Lines of data
=-=-=
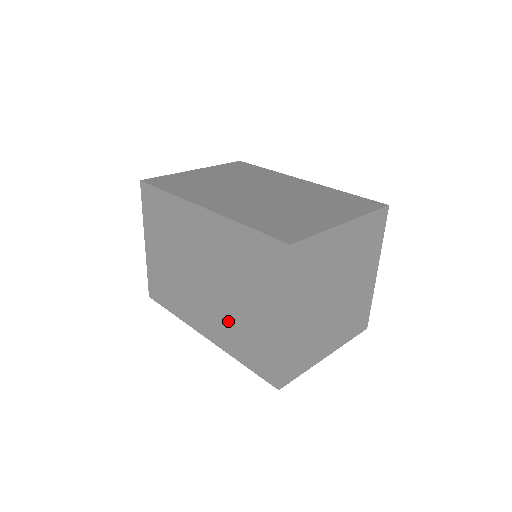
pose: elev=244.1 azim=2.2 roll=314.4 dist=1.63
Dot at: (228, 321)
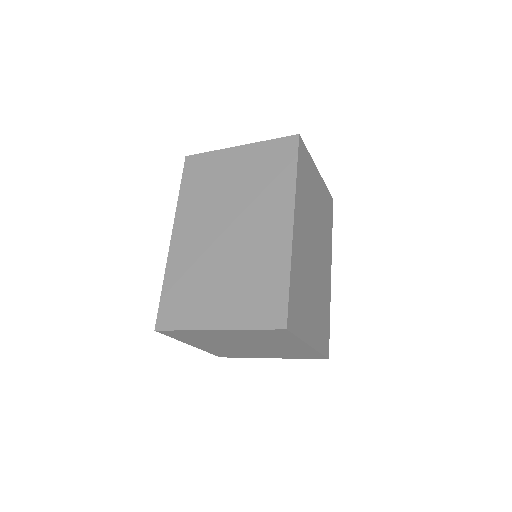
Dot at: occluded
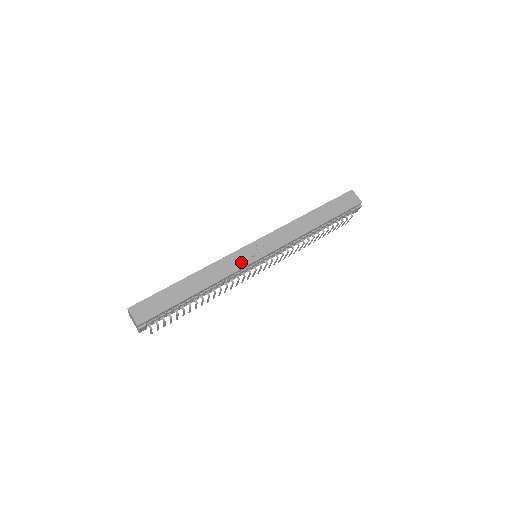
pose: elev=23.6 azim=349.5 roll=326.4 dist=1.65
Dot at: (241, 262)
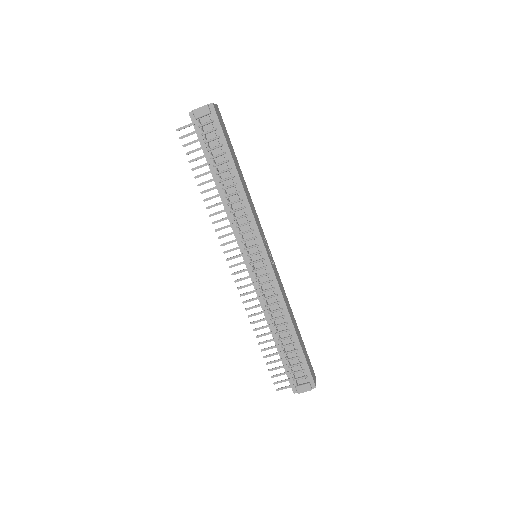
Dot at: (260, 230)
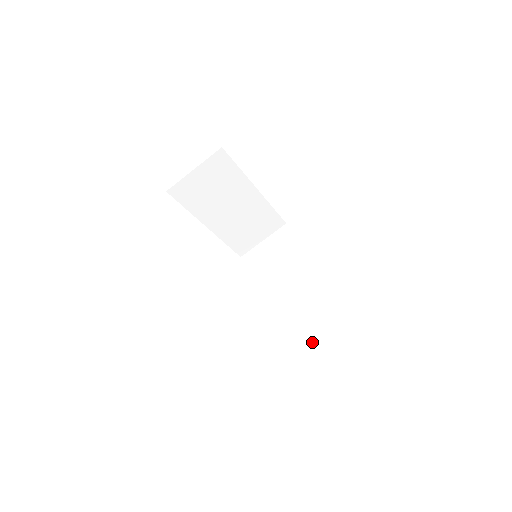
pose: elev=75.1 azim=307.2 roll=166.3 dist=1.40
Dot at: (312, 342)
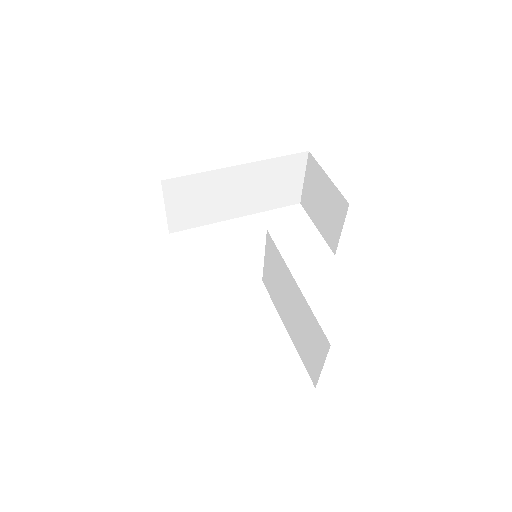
=-=-=
Write out every line of the listing above, word for word, but leave out the pictures.

pose: elev=244.1 azim=2.2 roll=314.4 dist=1.63
Dot at: (228, 321)
Dot at: occluded
pose: elev=23.6 azim=349.5 roll=326.4 dist=1.65
Dot at: (241, 262)
Dot at: (260, 230)
pose: elev=75.1 azim=307.2 roll=166.3 dist=1.40
Dot at: (312, 342)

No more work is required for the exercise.